My first example looked like this:

  FOR a IN (SELECT 5) DO SET v = v + 1; END FOR;

In standard SQL it would have looked like this:

  FOR (VALUES (5)) DO SET v = v + 1; END FOR;

… The standard doesn’t require mentioning “a” when there is no need to refer to “a” inside the loop. The fact that the standard would use “VALUES (5)” is, as we’ve seen, something that MariaDB will soon support too.

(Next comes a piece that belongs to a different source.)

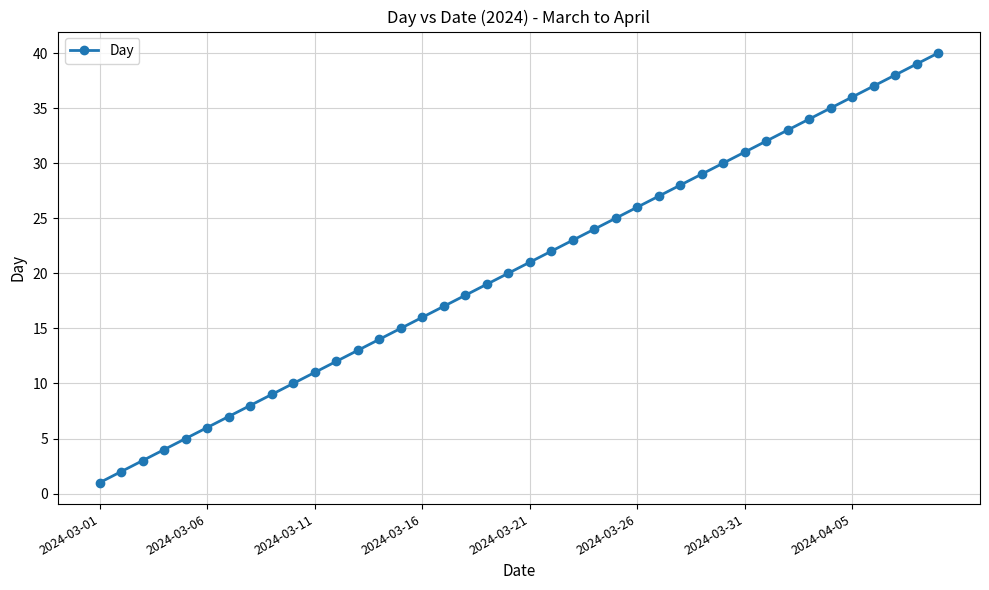

What is the smallest value displayed?

1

My second example looked like this:

    FOR cn_record IN cn
    DO
      SET v2 = v2 + cn_record.s1;
    END FOR;

In standard SQL it would have looked like this:

    FOR cn_record AS cn
    DO
      SET v2 = v2 + s1;
    END FOR;

So it’s a difference between “IN” and “AS”, and between “cn_record.s1” and “s1”. However, I could have said “cn_record.s1” in standard SQL too, it’s optional when there’s no ambiguity.

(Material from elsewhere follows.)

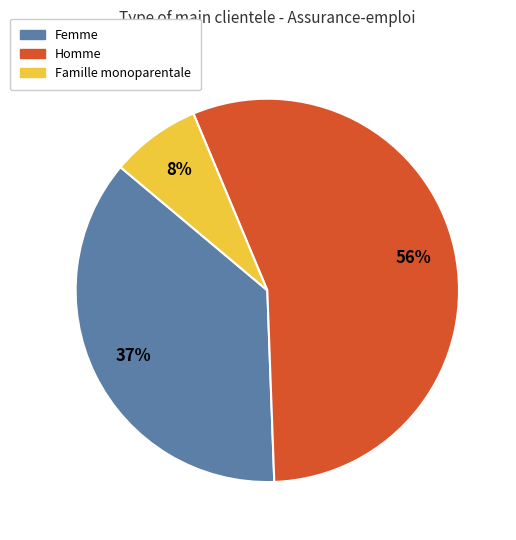

To the nearest percent, what percentage of the pie is Famille monoparentale?

8%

There are serious matters that underlie that innocent-looking difference with “cn_record.”, about which I now digress.

Shadowing, a Digression

In the following, should “SELECT v FROM t;” display 1, or 2, or 3?

BEGIN NOT ATOMIC
  a: DECLARE v INT DEFAULT 1;
  BEGIN
    b: DECLARE v INT DEFAULT 2;
    CREATE TABLE t (v INT);
    INSERT INTO t VALUES (3);
    SELECT v FROM t;
  END;
END;

Answer: in MariaDB it’s 2. Inner scope beats outer scope, and variable declaration beats table definition. This is an old MySQL flaw that MariaDB has inherited (Bug #5967 Stored procedure declared variable used instead of column). The workaround, if you actually want “column v of table t”, is to use a qualifier, as in “SELECT t.v FROM t;”.

But what if you wanted to refer to the first declared variable? That would be easy too, in standard SQL you would qualify with the label, as in “SELECT a.v FROM t;”. Unfortunately — another old MySQL flaw that MariaDB has inherited — you can’t use [label.]variable_name for qualification.

As a result of these two flaws, we could have trouble in our FOR … END FOR loop if we used unqualified names like “s1”. Therefore in MariaDB you have to say “cn_record.s1” if you want the FOR variable, that is, qualification is compulsory. That’s a solution.

But the solution depends on a third flaw.

In standard SQL in this FOR loop “cn_record” becomes a label, and that’s why “cn_record.s1” would be legal — cn_record is a label qualifier. That’s not the case with Oracle/MariaDB, where “cn_record” is a variable with type = ROW — cn_record is a row-variable qualifier. The effect is the same for the particular example that I used, but that’s just luck.

The flaws do not mean that the implementor did something wrong for FOR … END FOR, rather it means that the blame lies in MySQL’s history. It would be grossly wrong to blame the standard, which has no flaws.

Differences from the Standard, continued

My third example looked like this:

  FOR a IN 1 .. 3 DO SET @v = @v + a; END FOR;

In standard SQL it would have looked like this:

  [empty prairie with crickets chirping in the darkness]

For more about the original plan for adding FOR … END FOR to MySQL in a standard way, go to “WL#3309: Stored Procedures: FOR statement” and click “High-level architecture”.

ocelotgui

Of course we’ve changed Ocelot’s GUI client for MySQL/MariaDB so that it recognizes most of the new syntax in MariaDB 10.3. We haven’t changed the debugger, though, so it won’t handle statements containing FOR … END FOR.